-- TASK DIRECTIONS --
Every line of the data below needs to be reproduced exactly.

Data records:
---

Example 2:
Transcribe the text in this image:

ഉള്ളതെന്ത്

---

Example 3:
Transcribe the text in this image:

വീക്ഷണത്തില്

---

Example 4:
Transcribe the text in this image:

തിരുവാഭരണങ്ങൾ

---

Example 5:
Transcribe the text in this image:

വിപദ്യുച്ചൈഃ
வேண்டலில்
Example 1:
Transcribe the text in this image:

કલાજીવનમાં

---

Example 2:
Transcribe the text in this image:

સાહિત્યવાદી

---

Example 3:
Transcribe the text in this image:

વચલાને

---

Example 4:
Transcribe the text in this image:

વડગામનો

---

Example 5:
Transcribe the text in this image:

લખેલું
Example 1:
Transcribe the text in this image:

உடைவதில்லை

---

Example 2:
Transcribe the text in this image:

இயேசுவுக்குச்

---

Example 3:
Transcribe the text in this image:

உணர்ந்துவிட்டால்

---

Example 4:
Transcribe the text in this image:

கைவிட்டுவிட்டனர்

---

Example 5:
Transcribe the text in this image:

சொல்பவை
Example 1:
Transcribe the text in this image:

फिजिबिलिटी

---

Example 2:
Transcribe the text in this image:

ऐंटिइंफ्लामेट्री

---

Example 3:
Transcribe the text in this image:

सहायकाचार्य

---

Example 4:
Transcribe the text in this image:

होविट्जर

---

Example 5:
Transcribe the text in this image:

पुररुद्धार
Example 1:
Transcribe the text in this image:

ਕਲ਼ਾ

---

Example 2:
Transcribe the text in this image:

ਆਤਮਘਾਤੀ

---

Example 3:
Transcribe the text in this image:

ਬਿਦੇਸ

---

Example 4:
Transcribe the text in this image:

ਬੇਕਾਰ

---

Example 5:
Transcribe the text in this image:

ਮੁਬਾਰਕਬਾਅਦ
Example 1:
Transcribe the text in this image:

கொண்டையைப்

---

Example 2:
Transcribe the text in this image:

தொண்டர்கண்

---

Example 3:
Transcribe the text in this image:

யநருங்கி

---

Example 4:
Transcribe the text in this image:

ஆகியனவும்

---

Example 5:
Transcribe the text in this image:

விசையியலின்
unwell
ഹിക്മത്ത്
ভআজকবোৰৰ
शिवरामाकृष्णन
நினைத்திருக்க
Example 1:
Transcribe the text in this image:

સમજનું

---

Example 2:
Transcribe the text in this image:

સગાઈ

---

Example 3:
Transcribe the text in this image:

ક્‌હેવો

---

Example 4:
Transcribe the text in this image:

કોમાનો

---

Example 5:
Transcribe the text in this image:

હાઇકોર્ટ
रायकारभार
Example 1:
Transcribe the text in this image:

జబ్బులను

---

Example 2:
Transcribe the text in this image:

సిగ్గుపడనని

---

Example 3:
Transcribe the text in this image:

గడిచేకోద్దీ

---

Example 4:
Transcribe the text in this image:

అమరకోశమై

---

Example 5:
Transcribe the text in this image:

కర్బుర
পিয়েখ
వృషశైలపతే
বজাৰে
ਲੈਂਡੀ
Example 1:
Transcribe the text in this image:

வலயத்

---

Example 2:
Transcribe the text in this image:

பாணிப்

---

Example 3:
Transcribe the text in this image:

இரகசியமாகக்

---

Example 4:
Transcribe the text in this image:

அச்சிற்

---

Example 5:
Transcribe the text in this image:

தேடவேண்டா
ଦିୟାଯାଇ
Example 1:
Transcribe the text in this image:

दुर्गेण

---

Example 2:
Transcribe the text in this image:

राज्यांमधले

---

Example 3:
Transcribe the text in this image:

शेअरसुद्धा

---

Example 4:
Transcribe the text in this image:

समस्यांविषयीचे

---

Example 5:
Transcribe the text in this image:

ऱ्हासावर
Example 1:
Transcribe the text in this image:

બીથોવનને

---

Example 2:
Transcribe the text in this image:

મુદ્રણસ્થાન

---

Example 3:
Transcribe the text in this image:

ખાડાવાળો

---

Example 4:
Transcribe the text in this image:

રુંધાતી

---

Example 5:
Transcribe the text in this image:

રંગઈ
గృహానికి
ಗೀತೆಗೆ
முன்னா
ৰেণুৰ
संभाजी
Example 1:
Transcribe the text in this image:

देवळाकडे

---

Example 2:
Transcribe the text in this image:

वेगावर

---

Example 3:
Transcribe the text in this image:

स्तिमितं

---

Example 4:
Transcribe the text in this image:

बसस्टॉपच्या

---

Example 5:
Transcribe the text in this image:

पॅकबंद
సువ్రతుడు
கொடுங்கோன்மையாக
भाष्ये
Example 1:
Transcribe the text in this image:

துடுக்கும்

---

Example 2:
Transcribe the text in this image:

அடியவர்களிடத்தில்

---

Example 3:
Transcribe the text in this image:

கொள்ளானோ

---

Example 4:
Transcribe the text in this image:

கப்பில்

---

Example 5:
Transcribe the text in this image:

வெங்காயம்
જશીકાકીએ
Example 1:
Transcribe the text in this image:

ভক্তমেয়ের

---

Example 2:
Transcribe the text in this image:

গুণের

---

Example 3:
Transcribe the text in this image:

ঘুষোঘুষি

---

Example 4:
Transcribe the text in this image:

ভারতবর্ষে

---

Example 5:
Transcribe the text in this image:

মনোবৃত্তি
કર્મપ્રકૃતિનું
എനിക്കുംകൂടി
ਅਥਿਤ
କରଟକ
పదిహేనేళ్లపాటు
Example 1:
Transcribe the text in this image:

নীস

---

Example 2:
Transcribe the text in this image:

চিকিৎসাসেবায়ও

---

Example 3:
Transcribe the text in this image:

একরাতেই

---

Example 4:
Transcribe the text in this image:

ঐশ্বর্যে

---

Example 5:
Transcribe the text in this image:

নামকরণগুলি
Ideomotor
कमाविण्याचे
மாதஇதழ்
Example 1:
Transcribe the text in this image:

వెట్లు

-- SOLVED PROBLEM --
---

Example 2:
Transcribe the text in this image:

ഉള്ളതെന്ത്

---

Example 3:
Transcribe the text in this image:

വീക്ഷണത്തില്

---

Example 4:
Transcribe the text in this image:

തിരുവാഭരണങ്ങൾ

---

Example 5:
Transcribe the text in this image:

വിപദ്യുച്ചൈഃ
வேண்டலில்
Example 1:
Transcribe the text in this image:

કલાજીવનમાં

---

Example 2:
Transcribe the text in this image:

સાહિત્યવાદી

---

Example 3:
Transcribe the text in this image:

વચલાને

---

Example 4:
Transcribe the text in this image:

વડગામનો

---

Example 5:
Transcribe the text in this image:

લખેલું
Example 1:
Transcribe the text in this image:

உடைவதில்லை

---

Example 2:
Transcribe the text in this image:

இயேசுவுக்குச்

---

Example 3:
Transcribe the text in this image:

உணர்ந்துவிட்டால்

---

Example 4:
Transcribe the text in this image:

கைவிட்டுவிட்டனர்

---

Example 5:
Transcribe the text in this image:

சொல்பவை
Example 1:
Transcribe the text in this image:

फिजिबिलिटी

---

Example 2:
Transcribe the text in this image:

ऐंटिइंफ्लामेट्री

---

Example 3:
Transcribe the text in this image:

सहायकाचार्य

---

Example 4:
Transcribe the text in this image:

होविट्जर

---

Example 5:
Transcribe the text in this image:

पुररुद्धार
Example 1:
Transcribe the text in this image:

ਕਲ਼ਾ

---

Example 2:
Transcribe the text in this image:

ਆਤਮਘਾਤੀ

---

Example 3:
Transcribe the text in this image:

ਬਿਦੇਸ

---

Example 4:
Transcribe the text in this image:

ਬੇਕਾਰ

---

Example 5:
Transcribe the text in this image:

ਮੁਬਾਰਕਬਾਅਦ
Example 1:
Transcribe the text in this image:

கொண்டையைப்

---

Example 2:
Transcribe the text in this image:

தொண்டர்கண்

---

Example 3:
Transcribe the text in this image:

யநருங்கி

---

Example 4:
Transcribe the text in this image:

ஆகியனவும்

---

Example 5:
Transcribe the text in this image:

விசையியலின்
unwell
ഹിക്മത്ത്
ভআজকবোৰৰ
शिवरामाकृष्णन
நினைத்திருக்க
Example 1:
Transcribe the text in this image:

સમજનું

---

Example 2:
Transcribe the text in this image:

સગાઈ

---

Example 3:
Transcribe the text in this image:

ક્‌હેવો

---

Example 4:
Transcribe the text in this image:

કોમાનો

---

Example 5:
Transcribe the text in this image:

હાઇકોર્ટ
रायकारभार
Example 1:
Transcribe the text in this image:

జబ్బులను

---

Example 2:
Transcribe the text in this image:

సిగ్గుపడనని

---

Example 3:
Transcribe the text in this image:

గడిచేకోద్దీ

---

Example 4:
Transcribe the text in this image:

అమరకోశమై

---

Example 5:
Transcribe the text in this image:

కర్బుర
পিয়েখ
వృషశైలపతే
বজাৰে
ਲੈਂਡੀ
Example 1:
Transcribe the text in this image:

வலயத்

---

Example 2:
Transcribe the text in this image:

பாணிப்

---

Example 3:
Transcribe the text in this image:

இரகசியமாகக்

---

Example 4:
Transcribe the text in this image:

அச்சிற்

---

Example 5:
Transcribe the text in this image:

தேடவேண்டா
ଦିୟାଯାଇ
Example 1:
Transcribe the text in this image:

दुर्गेण

---

Example 2:
Transcribe the text in this image:

राज्यांमधले

---

Example 3:
Transcribe the text in this image:

शेअरसुद्धा

---

Example 4:
Transcribe the text in this image:

समस्यांविषयीचे

---

Example 5:
Transcribe the text in this image:

ऱ्हासावर
Example 1:
Transcribe the text in this image:

બીથોવનને

---

Example 2:
Transcribe the text in this image:

મુદ્રણસ્થાન

---

Example 3:
Transcribe the text in this image:

ખાડાવાળો

---

Example 4:
Transcribe the text in this image:

રુંધાતી

---

Example 5:
Transcribe the text in this image:

રંગઈ
గృహానికి
ಗೀತೆಗೆ
முன்னா
ৰেণুৰ
संभाजी
Example 1:
Transcribe the text in this image:

देवळाकडे

---

Example 2:
Transcribe the text in this image:

वेगावर

---

Example 3:
Transcribe the text in this image:

स्तिमितं

---

Example 4:
Transcribe the text in this image:

बसस्टॉपच्या

---

Example 5:
Transcribe the text in this image:

पॅकबंद
సువ్రతుడు
கொடுங்கோன்மையாக
भाष्ये
Example 1:
Transcribe the text in this image:

துடுக்கும்

---

Example 2:
Transcribe the text in this image:

அடியவர்களிடத்தில்

---

Example 3:
Transcribe the text in this image:

கொள்ளானோ

---

Example 4:
Transcribe the text in this image:

கப்பில்

---

Example 5:
Transcribe the text in this image:

வெங்காயம்
જશીકાકીએ
Example 1:
Transcribe the text in this image:

ভক্তমেয়ের

---

Example 2:
Transcribe the text in this image:

গুণের

---

Example 3:
Transcribe the text in this image:

ঘুষোঘুষি

---

Example 4:
Transcribe the text in this image:

ভারতবর্ষে

---

Example 5:
Transcribe the text in this image:

মনোবৃত্তি
કર્મપ્રકૃતિનું
എനിക്കുംകൂടി
ਅਥਿਤ
କରଟକ
పదిహేనేళ్లపాటు
Example 1:
Transcribe the text in this image:

নীস

---

Example 2:
Transcribe the text in this image:

চিকিৎসাসেবায়ও

---

Example 3:
Transcribe the text in this image:

একরাতেই

---

Example 4:
Transcribe the text in this image:

ঐশ্বর্যে

---

Example 5:
Transcribe the text in this image:

নামকরণগুলি
Ideomotor
कमाविण्याचे
மாதஇதழ்
Example 1:
Transcribe the text in this image:

వెట్లు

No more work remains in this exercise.